Het oordeel van de rechtbank
3.4.1.
Feiten en omstandigheden
De rechtbank gaat op grond van de wettige bewijsmiddelen van de volgende feiten en omstandigheden uit. [1]
3.4.1.1. Melding en aangifte curator
Op 9 juli 2019 doet curator mr. [naam 1] melding van mogelijke faillissementsfraude door verdachte als bestuurder van [B.V.] . [2] Op 18 januari 2021 doet curator mr. [naam 3] aangifte. [3] In de melding wordt gesteld dat verdachte in zijn tijd als algemeen directeur van [B.V.] , meerdere niet-zakelijke uitgaven heeft gedaan waar hij alleen in privé belang bij had. [4] In de aangifte wordt beschreven dat deze uitgaven zijn gedaan in het zicht van het faillissement en dat hierdoor schuldeisers zijn benadeeld. [5] Daarnaast wordt gesteld dat verdachte niet heeft voldaan aan zijn inlichtingenplicht tegenover de curator. [6]
3.4.1.2. Zicht op faillissement?
Verdachte wordt in januari 2017 benoemd tot algemeen directeur van [B.V.] . [7] [naam 2] , bestuurder en grootaandeelhouder van de vennootschap, benoemt verdachte omdat hij gelooft dat verdachte het bedrijf kan redden. [8] Het gaat namelijk niet goed met de vennootschap. De controller van [B.V.] , [naam 4] , verklaart dat [B.V.] op dat moment al technisch failliet was. [9]

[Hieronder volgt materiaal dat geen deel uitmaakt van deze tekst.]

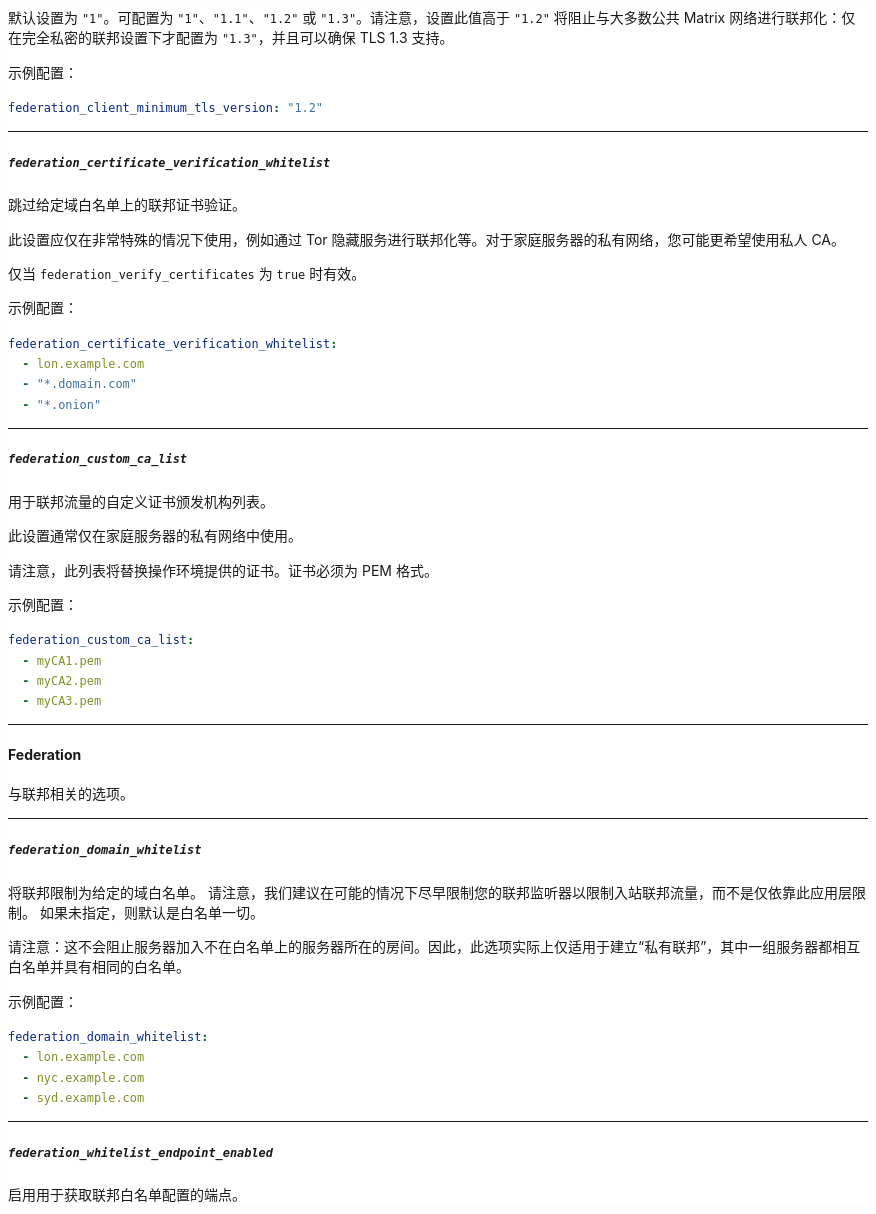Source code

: 默认设置为 `"1"`。可配置为 `"1"`、`"1.1"`、`"1.2"` 或 `"1.3"`。请注意，设置此值高于 `"1.2"` 将阻止与大多数公共 Matrix 网络进行联邦化：仅在完全私密的联邦设置下才配置为 `"1.3"`，并且可以确保 TLS 1.3 支持。

示例配置：

```yaml
federation_client_minimum_tls_version: "1.2"

```
---
##### `federation_certificate_verification_whitelist`
跳过给定域白名单上的联邦证书验证。

此设置应仅在非常特殊的情况下使用，例如通过 Tor 隐藏服务进行联邦化等。对于家庭服务器的私有网络，您可能更希望使用私人 CA。

仅当 `federation_verify_certificates` 为 `true` 时有效。

示例配置：

```yaml
federation_certificate_verification_whitelist:
  - lon.example.com
  - "*.domain.com"
  - "*.onion"

```
---
##### `federation_custom_ca_list`
用于联邦流量的自定义证书颁发机构列表。

此设置通常仅在家庭服务器的私有网络中使用。

请注意，此列表将替换操作环境提供的证书。证书必须为 PEM 格式。

示例配置：

```yaml
federation_custom_ca_list:
  - myCA1.pem
  - myCA2.pem
  - myCA3.pem
```
---
#### Federation
与联邦相关的选项。

---
##### `federation_domain_whitelist`
将联邦限制为给定的域白名单。 
请注意，我们建议在可能的情况下尽早限制您的联邦监听器以限制入站联邦流量，而不是仅依靠此应用层限制。 如果未指定，则默认是白名单一切。

请注意：这不会阻止服务器加入不在白名单上的服务器所在的房间。因此，此选项实际上仅适用于建立“私有联邦”，其中一组服务器都相互白名单并具有相同的白名单。

示例配置：

```yaml
federation_domain_whitelist:
  - lon.example.com
  - nyc.example.com
  - syd.example.com
```
---
##### `federation_whitelist_endpoint_enabled`
启用用于获取联邦白名单配置的端点。
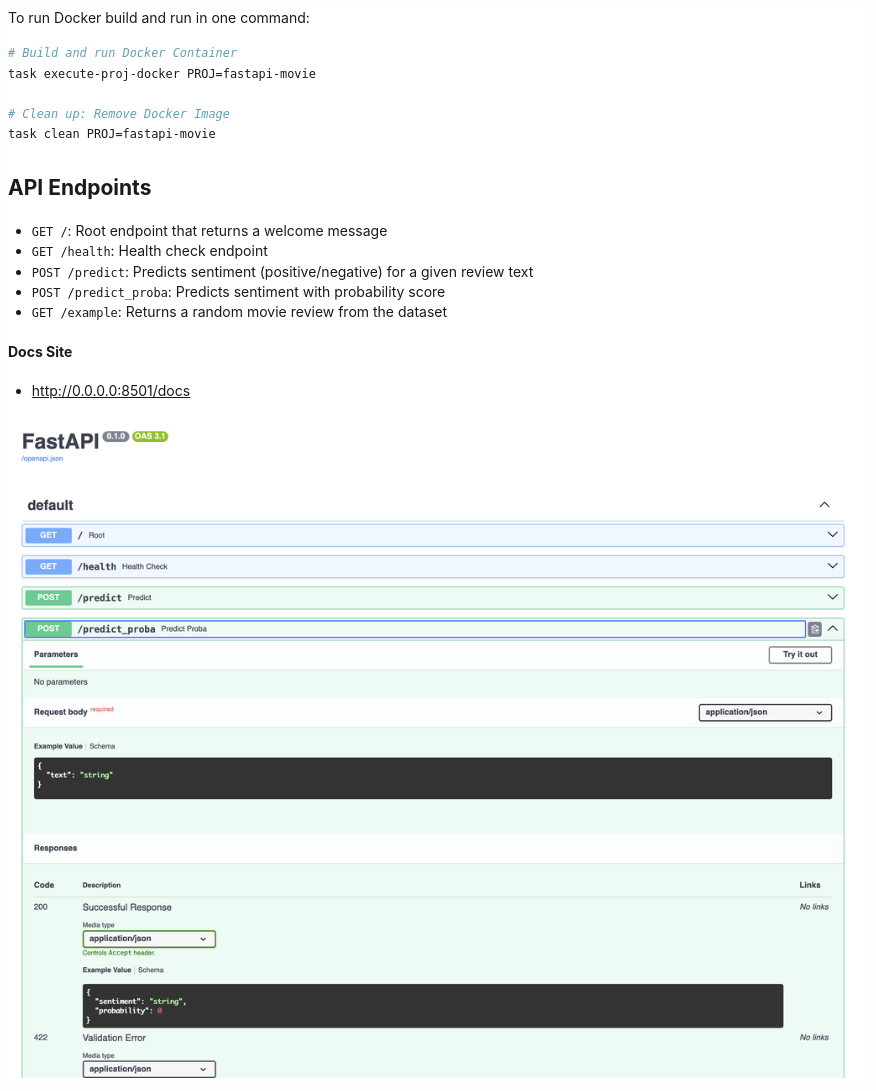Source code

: To run Docker build and run in one command:
```bash
# Build and run Docker Container
task execute-proj-docker PROJ=fastapi-movie

# Clean up: Remove Docker Image
task clean PROJ=fastapi-movie
```

## API Endpoints

- `GET /`: Root endpoint that returns a welcome message
- `GET /health`: Health check endpoint
- `POST /predict`: Predicts sentiment (positive/negative) for a given review text
- `POST /predict_proba`: Predicts sentiment with probability score
- `GET /example`: Returns a random movie review from the dataset

#### Docs Site
- http://0.0.0.0:8501/docs

<img src="assets/images/docs.png" width="1000"/>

Verdachte wist van het naderende faillissement [10] en verklaart als medebestuurder maatregelen te hebben genomen om de onderneming alsnog voort te kunnen zetten. Zo zou hij twee blauwdrukken hebben geschreven op basis waarvan de [bank] de financiering van [B.V.] doorzette. Daarnaast zou hij de belastingschuld van de vennootschap omlaag hebben gebracht en een borgstelling hebben geregeld voor een ander deel van deze schuld. Ook had hij het plan om [B.V. 4] (hierna: [B.V. 4] ) over te nemen, hetgeen ervoor zou hebben gezorgd dat [B.V.] nooit had hoeven te failleren. [B.V.] zou in 2017 ‘floreren’.
Andere betrokkenen schetsen echter een ander beeld. Volgens [naam 4] is er in 2017 niets veranderd aan de financiële situatie van de vennootschap. Verdachte zou praktisch geen maatregelen hebben getroffen om de situatie van de vennootschap te verbeteren. Van beleidsombuigingen was geen sprake. [11] [naam 4] verklaart meerdere keren aan verdachte kenbaar te hebben gemaakt dat de vennootschap niet in staat was om aan haar verplichtingen te voldoen. Daarbij verklaart hij dat hij iedere dag de financiële gegevens van de vennootschap aan verdachte heeft gerapporteerd. Verdachte kon ook op basis hiervan zien hoe het met het bedrijf ging. [12]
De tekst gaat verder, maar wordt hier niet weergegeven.